━━━━━ SOURCE MATERIAL ━━━━━
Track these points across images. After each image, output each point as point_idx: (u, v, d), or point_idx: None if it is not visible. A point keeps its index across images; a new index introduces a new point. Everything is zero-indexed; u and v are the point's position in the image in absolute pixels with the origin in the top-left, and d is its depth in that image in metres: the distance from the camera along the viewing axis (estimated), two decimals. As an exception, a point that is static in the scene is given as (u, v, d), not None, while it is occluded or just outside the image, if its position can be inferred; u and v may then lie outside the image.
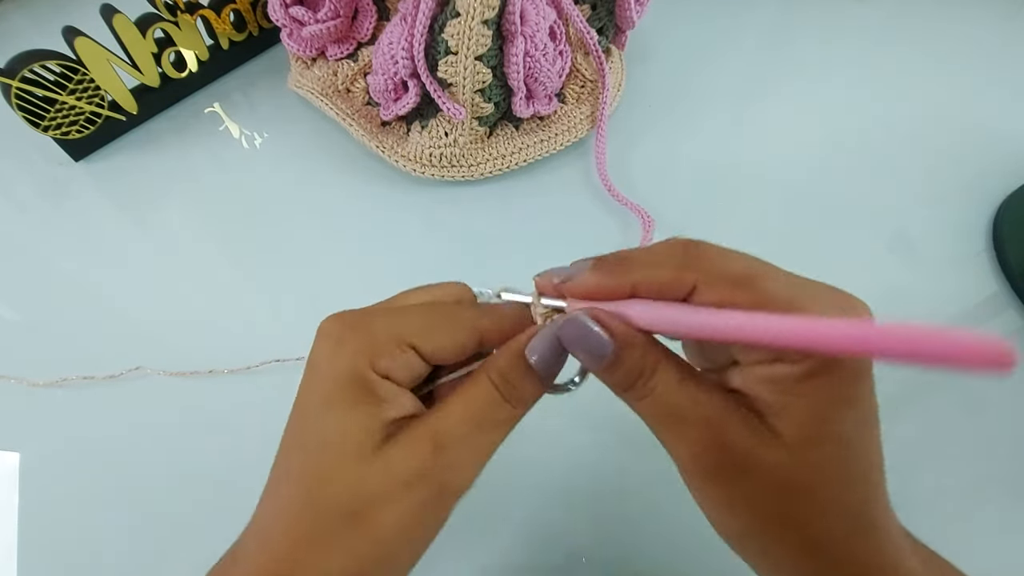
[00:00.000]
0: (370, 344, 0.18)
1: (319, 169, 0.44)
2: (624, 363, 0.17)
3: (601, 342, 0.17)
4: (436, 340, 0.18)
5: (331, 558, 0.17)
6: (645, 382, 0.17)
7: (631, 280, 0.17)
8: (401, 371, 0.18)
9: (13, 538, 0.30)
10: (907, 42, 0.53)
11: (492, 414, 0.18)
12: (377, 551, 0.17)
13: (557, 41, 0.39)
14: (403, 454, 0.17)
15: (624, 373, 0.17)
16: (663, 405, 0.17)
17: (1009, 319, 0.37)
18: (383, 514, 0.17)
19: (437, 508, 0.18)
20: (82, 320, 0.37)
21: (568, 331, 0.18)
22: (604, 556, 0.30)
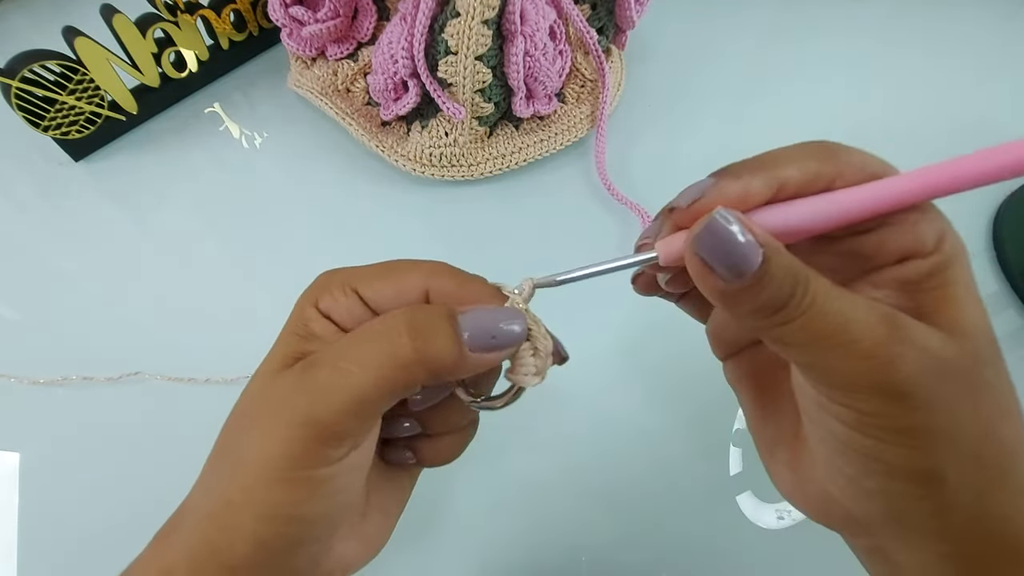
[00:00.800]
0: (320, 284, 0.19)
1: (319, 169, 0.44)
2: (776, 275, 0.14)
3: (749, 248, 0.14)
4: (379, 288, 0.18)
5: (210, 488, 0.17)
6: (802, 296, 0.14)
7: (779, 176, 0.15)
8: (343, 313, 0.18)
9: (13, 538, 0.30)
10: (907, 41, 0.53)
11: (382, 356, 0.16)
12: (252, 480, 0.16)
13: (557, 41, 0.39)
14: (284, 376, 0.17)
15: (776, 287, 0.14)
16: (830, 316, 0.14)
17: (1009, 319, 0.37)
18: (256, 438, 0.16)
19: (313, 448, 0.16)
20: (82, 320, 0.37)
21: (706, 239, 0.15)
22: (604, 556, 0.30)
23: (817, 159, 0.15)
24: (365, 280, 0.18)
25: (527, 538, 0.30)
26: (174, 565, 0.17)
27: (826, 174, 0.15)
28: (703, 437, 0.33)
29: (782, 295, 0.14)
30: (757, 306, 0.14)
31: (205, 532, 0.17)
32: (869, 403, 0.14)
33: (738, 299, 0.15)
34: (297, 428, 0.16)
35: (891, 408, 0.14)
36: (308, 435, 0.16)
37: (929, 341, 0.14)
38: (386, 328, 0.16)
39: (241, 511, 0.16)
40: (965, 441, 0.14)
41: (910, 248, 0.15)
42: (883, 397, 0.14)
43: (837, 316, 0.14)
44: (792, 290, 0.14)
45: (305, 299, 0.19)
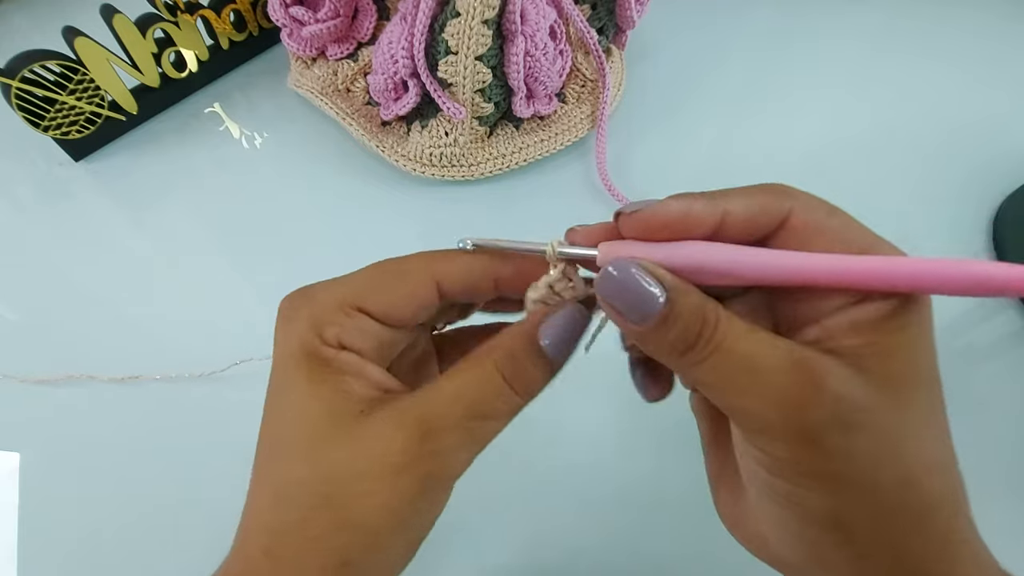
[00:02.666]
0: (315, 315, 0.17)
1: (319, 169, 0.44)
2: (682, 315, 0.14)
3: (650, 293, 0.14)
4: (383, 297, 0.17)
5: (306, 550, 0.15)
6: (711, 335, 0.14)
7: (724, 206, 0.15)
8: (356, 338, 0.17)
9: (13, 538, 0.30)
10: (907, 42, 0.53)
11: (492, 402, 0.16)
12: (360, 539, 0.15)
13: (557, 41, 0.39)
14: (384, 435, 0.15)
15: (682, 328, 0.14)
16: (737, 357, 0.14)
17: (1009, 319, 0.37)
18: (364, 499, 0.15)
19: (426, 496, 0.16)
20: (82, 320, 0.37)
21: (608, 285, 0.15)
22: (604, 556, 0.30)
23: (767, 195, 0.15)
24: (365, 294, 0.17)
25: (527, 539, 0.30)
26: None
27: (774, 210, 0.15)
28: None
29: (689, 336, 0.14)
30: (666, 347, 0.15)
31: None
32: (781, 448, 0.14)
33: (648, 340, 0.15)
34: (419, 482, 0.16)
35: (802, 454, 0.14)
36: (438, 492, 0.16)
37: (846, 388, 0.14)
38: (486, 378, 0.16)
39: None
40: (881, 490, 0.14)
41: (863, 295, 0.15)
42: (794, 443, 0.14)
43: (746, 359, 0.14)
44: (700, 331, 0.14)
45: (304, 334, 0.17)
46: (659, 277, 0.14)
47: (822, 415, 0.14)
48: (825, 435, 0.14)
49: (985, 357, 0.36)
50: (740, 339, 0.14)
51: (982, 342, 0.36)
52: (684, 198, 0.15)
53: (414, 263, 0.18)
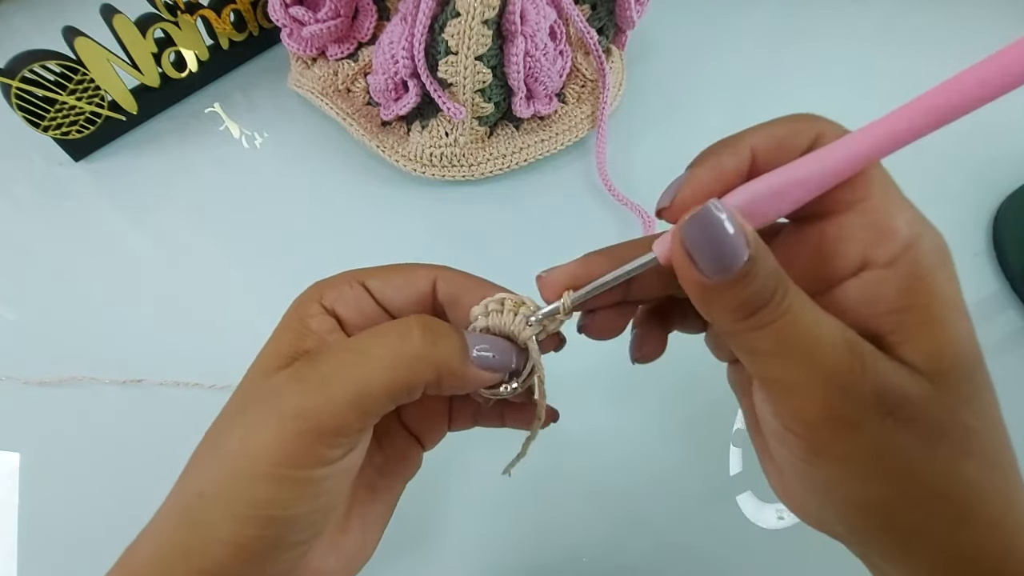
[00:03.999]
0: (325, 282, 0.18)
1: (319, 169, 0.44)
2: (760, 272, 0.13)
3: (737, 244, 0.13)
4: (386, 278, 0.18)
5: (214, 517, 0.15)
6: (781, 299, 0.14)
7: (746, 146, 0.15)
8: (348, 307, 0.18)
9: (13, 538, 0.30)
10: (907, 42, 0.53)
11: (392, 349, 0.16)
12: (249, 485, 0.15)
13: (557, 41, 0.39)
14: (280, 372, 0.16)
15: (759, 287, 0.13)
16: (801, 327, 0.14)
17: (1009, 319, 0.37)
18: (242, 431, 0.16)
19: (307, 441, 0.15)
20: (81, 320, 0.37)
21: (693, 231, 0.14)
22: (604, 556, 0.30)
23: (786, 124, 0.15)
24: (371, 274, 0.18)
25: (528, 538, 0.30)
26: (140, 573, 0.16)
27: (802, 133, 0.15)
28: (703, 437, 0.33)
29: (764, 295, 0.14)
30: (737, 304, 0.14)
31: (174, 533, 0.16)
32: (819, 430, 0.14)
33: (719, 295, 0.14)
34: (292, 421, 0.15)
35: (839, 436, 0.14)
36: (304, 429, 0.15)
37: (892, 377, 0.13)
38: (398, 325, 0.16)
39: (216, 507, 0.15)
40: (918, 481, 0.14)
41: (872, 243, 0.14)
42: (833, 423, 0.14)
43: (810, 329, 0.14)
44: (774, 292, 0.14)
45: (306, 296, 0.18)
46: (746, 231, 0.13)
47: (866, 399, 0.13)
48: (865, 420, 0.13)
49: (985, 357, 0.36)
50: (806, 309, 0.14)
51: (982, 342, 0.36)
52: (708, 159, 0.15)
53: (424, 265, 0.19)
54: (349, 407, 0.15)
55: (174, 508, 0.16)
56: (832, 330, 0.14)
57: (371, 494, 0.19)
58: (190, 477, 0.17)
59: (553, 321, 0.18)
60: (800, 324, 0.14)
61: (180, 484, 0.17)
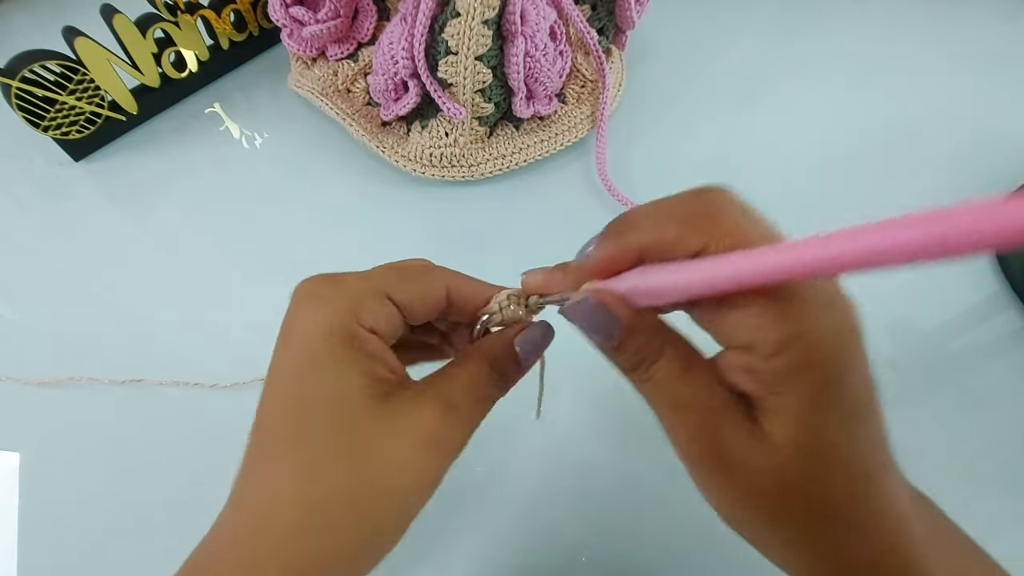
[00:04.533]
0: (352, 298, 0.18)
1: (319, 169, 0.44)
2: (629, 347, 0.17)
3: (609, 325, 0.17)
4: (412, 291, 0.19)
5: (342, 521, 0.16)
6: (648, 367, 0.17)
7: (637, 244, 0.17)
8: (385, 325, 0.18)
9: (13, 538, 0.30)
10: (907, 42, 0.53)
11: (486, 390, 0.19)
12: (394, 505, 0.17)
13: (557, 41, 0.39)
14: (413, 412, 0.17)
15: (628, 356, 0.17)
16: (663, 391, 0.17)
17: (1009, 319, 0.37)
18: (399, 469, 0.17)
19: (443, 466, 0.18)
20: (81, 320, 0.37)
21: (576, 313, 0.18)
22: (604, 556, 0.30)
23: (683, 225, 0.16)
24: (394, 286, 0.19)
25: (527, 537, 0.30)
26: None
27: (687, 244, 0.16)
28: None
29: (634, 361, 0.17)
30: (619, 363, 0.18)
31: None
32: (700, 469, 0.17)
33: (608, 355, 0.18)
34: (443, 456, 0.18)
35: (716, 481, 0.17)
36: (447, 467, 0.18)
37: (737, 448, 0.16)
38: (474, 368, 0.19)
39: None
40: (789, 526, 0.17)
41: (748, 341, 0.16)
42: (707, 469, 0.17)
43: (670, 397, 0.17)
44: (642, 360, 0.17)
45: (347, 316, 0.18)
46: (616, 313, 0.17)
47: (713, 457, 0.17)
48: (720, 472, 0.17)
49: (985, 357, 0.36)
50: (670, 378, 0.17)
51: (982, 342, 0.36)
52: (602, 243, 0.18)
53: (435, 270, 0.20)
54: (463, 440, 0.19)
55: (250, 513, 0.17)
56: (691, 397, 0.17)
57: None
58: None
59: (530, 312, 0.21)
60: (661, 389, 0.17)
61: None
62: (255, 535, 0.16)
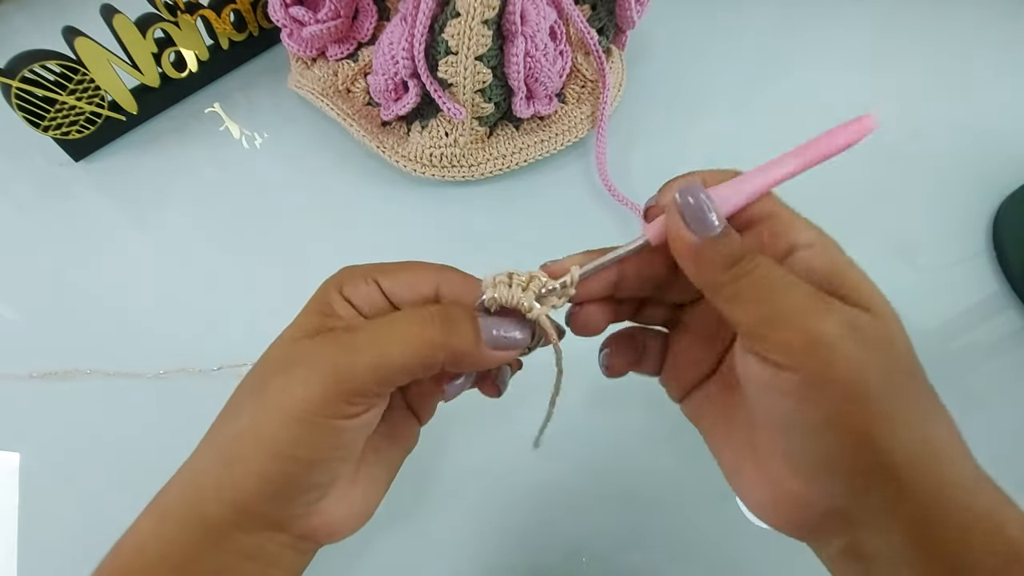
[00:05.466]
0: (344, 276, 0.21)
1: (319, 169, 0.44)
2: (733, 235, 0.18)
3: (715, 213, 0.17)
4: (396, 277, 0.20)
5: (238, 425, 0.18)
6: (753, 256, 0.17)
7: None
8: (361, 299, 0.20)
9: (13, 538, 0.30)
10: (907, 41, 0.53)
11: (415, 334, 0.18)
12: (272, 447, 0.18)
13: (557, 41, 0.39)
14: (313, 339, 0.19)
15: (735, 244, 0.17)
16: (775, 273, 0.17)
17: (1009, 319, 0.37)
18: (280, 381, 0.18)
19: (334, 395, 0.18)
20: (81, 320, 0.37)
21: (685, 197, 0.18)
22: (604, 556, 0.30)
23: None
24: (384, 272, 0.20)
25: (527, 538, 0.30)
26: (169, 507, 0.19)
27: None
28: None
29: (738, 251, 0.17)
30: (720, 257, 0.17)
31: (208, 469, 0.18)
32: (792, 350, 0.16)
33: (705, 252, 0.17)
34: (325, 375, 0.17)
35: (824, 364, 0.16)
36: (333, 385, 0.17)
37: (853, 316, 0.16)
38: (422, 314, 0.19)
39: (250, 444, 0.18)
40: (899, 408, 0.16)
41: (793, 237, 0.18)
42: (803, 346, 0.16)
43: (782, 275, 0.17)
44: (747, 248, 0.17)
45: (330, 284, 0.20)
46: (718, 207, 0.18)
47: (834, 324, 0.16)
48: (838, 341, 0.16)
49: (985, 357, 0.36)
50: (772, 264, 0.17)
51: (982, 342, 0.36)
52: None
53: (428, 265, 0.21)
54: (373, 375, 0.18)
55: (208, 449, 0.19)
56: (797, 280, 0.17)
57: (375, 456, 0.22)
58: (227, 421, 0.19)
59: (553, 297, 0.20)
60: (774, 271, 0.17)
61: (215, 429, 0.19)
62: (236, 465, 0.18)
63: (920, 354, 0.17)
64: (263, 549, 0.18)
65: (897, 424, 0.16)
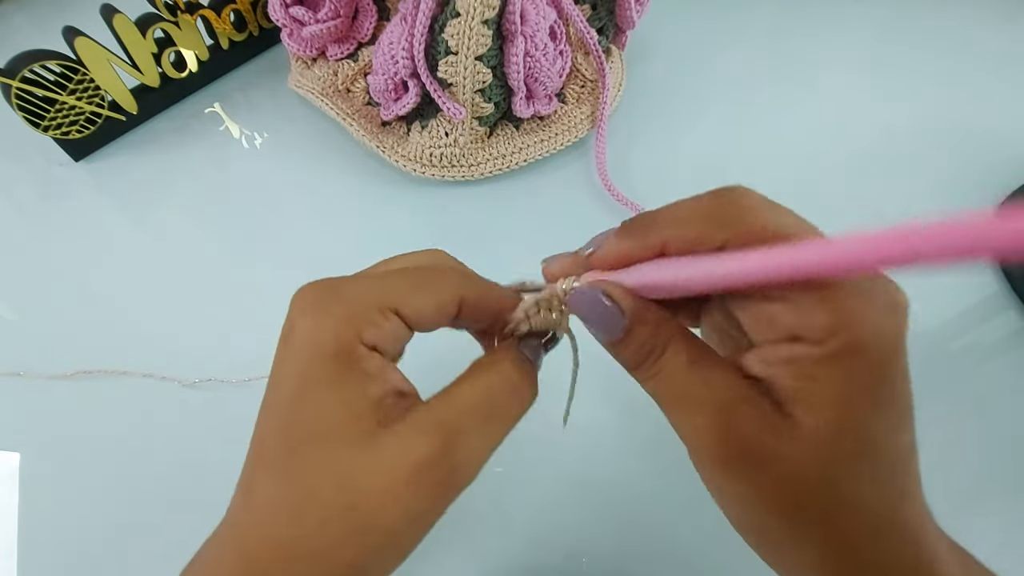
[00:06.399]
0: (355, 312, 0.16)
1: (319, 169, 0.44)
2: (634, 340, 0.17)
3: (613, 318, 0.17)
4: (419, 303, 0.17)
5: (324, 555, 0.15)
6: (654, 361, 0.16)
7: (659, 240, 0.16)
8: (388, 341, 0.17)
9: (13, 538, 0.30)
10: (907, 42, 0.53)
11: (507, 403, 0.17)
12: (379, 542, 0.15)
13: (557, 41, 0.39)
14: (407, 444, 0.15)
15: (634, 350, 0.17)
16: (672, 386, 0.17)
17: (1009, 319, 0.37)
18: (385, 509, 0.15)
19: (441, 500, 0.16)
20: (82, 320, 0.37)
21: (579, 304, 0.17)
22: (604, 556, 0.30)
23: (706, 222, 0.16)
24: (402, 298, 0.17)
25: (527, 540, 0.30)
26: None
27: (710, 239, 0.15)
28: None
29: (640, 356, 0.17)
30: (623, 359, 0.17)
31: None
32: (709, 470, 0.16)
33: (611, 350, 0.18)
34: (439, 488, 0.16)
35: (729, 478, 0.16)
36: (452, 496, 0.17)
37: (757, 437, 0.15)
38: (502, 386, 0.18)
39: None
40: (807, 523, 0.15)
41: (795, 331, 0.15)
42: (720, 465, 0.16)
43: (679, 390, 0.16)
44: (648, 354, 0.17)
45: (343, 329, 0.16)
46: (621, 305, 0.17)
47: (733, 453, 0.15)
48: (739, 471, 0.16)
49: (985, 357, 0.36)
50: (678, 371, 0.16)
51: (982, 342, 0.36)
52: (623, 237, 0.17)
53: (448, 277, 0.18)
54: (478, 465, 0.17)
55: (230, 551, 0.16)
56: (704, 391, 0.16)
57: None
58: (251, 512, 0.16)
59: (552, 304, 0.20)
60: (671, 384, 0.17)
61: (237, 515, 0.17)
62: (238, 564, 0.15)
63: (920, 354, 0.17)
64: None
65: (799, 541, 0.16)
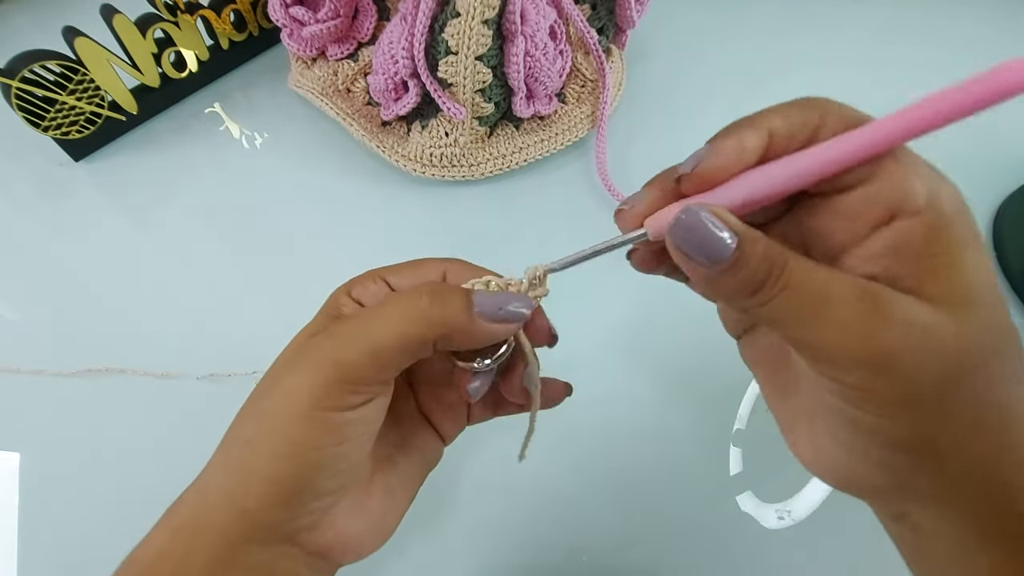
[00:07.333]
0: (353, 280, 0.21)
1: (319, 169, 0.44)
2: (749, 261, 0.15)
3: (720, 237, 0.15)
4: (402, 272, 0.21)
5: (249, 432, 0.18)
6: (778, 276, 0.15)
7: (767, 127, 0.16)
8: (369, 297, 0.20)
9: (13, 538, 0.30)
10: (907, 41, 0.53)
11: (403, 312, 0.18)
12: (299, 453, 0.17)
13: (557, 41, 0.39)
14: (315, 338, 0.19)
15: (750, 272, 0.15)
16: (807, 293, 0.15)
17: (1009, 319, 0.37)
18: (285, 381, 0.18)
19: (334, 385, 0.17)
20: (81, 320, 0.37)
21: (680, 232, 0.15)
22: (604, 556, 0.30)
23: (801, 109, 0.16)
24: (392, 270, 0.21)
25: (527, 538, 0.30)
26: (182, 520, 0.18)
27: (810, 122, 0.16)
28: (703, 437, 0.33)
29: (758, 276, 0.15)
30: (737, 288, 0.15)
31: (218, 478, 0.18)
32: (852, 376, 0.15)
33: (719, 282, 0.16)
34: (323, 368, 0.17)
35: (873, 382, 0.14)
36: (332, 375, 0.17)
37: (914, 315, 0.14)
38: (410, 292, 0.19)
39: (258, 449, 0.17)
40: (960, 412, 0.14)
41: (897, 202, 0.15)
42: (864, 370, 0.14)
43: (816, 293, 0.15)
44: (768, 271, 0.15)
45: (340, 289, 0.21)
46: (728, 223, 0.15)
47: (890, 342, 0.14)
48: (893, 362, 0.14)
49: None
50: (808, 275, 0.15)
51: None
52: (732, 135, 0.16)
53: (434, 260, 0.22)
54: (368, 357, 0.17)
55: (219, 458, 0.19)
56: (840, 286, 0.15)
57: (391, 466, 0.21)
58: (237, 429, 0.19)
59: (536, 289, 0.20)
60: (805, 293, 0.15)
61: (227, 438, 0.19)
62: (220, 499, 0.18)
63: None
━━━━━
# DIRECTIONS FOR THIS TASK:
Exactly as they appear, output the line holding "5: (249, 432, 0.18)" and all lines after it through the end of the listing above, and only those.

# RESPONSE BELOW:
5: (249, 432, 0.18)
6: (778, 276, 0.15)
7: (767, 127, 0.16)
8: (369, 297, 0.20)
9: (13, 538, 0.30)
10: (907, 41, 0.53)
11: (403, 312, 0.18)
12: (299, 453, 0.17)
13: (557, 41, 0.39)
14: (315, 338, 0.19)
15: (750, 272, 0.15)
16: (807, 293, 0.15)
17: (1009, 319, 0.37)
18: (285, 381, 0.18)
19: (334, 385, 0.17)
20: (81, 320, 0.37)
21: (680, 232, 0.15)
22: (604, 556, 0.30)
23: (801, 109, 0.16)
24: (392, 270, 0.21)
25: (527, 538, 0.30)
26: (182, 520, 0.18)
27: (810, 122, 0.16)
28: (703, 437, 0.33)
29: (758, 276, 0.15)
30: (737, 288, 0.15)
31: (218, 478, 0.18)
32: (852, 376, 0.15)
33: (719, 282, 0.16)
34: (323, 368, 0.17)
35: (873, 382, 0.14)
36: (332, 375, 0.17)
37: (914, 315, 0.14)
38: (410, 292, 0.19)
39: (258, 449, 0.17)
40: (960, 412, 0.14)
41: (897, 202, 0.15)
42: (864, 370, 0.14)
43: (816, 293, 0.15)
44: (768, 271, 0.15)
45: (340, 289, 0.21)
46: (728, 223, 0.15)
47: (890, 342, 0.14)
48: (893, 362, 0.14)
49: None
50: (808, 275, 0.15)
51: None
52: (732, 135, 0.16)
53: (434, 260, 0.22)
54: (368, 357, 0.17)
55: (219, 458, 0.19)
56: (840, 286, 0.15)
57: (391, 466, 0.21)
58: (237, 429, 0.19)
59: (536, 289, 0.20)
60: (805, 293, 0.15)
61: (227, 438, 0.19)
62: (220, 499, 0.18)
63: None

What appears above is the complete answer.